** Opening Excerpted records block **
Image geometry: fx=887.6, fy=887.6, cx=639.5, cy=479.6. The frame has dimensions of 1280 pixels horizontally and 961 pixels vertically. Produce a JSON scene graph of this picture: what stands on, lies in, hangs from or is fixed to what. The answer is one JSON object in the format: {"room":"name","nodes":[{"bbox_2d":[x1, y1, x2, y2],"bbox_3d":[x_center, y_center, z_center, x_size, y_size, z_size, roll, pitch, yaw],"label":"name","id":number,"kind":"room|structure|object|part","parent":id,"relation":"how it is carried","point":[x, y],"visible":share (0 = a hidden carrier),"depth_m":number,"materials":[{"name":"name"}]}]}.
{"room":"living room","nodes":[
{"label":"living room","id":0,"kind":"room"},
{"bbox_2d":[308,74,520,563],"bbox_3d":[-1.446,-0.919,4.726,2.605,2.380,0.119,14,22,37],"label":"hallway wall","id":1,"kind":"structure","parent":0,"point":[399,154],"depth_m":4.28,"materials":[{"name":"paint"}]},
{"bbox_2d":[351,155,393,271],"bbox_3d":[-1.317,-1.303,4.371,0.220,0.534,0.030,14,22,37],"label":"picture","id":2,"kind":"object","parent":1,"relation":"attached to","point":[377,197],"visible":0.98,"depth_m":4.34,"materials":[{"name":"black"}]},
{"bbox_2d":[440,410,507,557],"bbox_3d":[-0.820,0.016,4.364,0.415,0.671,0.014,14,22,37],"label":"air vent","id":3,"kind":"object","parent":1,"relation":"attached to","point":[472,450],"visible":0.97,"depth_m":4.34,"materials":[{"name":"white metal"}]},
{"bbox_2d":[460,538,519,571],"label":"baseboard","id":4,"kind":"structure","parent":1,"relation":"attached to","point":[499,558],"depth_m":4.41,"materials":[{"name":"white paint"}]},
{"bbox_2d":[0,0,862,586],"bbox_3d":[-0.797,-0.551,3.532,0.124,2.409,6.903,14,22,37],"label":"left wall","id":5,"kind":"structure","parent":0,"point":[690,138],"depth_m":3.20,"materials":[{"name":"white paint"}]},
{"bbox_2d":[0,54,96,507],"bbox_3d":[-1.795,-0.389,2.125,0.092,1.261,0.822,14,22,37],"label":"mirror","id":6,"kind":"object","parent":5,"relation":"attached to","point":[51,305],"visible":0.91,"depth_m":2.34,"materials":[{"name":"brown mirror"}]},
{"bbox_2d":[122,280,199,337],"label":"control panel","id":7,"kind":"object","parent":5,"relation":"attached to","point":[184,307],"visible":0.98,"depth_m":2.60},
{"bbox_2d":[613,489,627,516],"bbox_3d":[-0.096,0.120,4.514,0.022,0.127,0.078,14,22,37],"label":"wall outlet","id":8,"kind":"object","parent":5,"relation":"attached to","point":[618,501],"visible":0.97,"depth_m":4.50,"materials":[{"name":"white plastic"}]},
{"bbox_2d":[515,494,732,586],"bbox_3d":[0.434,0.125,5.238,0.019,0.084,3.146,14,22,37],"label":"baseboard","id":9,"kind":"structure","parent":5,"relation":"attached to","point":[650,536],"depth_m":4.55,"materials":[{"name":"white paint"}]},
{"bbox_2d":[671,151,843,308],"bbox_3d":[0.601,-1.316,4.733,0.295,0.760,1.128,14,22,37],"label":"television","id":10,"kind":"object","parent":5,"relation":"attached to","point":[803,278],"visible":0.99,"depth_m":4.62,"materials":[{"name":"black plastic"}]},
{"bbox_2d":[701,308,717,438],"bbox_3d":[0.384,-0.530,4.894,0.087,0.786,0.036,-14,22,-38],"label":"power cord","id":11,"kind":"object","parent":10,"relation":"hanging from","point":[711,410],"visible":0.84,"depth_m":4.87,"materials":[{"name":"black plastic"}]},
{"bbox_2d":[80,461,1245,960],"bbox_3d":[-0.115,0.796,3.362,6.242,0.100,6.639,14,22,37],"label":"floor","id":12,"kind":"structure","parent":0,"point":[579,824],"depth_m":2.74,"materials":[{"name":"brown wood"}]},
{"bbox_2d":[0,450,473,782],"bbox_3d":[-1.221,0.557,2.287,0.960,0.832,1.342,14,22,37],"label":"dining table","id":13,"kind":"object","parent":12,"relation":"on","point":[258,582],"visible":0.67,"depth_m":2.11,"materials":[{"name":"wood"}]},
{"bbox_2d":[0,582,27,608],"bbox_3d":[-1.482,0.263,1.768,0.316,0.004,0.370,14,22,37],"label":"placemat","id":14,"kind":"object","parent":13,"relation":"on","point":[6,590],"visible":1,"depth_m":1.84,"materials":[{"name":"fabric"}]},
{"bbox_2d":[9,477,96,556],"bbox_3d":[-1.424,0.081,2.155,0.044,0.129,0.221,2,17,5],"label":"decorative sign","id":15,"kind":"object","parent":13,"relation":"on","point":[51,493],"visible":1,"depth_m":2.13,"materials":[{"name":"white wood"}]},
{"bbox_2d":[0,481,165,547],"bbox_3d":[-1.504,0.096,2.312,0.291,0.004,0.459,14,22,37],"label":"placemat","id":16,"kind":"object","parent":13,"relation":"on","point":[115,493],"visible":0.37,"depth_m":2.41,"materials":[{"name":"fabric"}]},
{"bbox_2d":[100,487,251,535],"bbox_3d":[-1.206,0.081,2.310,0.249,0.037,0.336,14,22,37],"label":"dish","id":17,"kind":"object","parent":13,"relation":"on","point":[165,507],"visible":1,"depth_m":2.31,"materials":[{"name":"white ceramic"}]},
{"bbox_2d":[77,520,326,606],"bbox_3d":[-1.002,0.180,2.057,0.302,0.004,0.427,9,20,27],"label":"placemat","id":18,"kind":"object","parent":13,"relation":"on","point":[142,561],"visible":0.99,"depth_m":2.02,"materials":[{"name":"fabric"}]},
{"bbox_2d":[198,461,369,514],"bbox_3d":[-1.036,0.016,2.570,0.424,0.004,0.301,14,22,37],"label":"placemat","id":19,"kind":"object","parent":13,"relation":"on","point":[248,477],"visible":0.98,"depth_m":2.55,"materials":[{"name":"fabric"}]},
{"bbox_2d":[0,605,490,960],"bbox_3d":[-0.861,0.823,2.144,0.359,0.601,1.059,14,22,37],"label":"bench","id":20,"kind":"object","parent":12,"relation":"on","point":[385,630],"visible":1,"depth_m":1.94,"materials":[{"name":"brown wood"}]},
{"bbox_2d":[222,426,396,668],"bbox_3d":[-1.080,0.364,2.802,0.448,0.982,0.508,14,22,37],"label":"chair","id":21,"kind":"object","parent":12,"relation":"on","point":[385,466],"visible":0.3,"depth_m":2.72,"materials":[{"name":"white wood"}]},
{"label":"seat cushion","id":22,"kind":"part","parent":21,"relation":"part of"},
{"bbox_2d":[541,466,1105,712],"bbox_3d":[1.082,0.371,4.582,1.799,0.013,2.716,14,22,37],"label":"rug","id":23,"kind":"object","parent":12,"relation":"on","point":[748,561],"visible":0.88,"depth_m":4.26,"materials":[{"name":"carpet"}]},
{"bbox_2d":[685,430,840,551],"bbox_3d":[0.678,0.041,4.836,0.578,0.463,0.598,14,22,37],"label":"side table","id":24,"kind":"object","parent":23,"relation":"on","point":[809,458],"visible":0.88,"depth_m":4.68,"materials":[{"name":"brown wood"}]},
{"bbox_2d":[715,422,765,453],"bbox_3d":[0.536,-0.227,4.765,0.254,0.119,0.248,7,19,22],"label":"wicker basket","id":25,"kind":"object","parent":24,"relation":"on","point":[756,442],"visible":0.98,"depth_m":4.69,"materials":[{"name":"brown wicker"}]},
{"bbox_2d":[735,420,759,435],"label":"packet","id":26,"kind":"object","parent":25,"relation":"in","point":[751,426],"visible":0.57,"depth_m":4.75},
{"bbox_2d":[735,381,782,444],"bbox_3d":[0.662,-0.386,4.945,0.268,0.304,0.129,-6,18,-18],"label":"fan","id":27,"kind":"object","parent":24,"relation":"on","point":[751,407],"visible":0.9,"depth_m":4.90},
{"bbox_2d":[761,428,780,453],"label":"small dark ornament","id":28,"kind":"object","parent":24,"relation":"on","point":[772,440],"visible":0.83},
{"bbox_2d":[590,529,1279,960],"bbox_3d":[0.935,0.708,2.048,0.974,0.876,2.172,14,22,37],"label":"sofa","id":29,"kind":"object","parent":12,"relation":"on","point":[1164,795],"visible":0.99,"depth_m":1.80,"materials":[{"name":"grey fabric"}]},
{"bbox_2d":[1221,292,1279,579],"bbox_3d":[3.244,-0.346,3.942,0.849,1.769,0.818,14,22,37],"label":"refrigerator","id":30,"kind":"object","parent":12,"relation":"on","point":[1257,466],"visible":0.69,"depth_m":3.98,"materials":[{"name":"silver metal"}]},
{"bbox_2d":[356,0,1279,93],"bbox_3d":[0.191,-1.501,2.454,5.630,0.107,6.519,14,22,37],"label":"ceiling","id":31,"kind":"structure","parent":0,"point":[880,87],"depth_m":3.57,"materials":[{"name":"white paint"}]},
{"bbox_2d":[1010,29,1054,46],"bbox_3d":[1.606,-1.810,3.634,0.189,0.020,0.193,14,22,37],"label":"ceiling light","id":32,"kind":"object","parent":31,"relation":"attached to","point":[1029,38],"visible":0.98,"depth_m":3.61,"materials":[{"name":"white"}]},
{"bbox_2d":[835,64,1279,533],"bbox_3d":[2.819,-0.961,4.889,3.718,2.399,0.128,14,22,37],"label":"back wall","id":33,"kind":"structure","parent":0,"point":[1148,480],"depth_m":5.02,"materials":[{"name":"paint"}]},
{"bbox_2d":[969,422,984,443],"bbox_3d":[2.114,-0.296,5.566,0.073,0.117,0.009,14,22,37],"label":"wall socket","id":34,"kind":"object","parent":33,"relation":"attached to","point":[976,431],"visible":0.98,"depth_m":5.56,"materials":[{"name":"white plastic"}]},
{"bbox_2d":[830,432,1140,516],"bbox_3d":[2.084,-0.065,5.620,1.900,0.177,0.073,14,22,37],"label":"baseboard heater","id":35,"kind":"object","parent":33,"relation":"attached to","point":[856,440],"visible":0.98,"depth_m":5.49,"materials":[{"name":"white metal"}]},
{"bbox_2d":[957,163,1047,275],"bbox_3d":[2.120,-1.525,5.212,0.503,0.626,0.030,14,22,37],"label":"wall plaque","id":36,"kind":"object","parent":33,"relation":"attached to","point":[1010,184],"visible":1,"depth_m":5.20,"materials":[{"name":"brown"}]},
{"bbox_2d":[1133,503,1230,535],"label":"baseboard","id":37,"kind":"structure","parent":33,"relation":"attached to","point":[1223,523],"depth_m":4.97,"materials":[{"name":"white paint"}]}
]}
** Closing Excerpted records block **
Task directions
Each line of the data that holds the word "ceiling" should be copied.

Solution for this problem
{"bbox_2d":[356,0,1279,93],"bbox_3d":[0.191,-1.501,2.454,5.630,0.107,6.519,14,22,37],"label":"ceiling","id":31,"kind":"structure","parent":0,"point":[880,87],"depth_m":3.57,"materials":[{"name":"white paint"}]},
{"bbox_2d":[1010,29,1054,46],"bbox_3d":[1.606,-1.810,3.634,0.189,0.020,0.193,14,22,37],"label":"ceiling light","id":32,"kind":"object","parent":31,"relation":"attached to","point":[1029,38],"visible":0.98,"depth_m":3.61,"materials":[{"name":"white"}]},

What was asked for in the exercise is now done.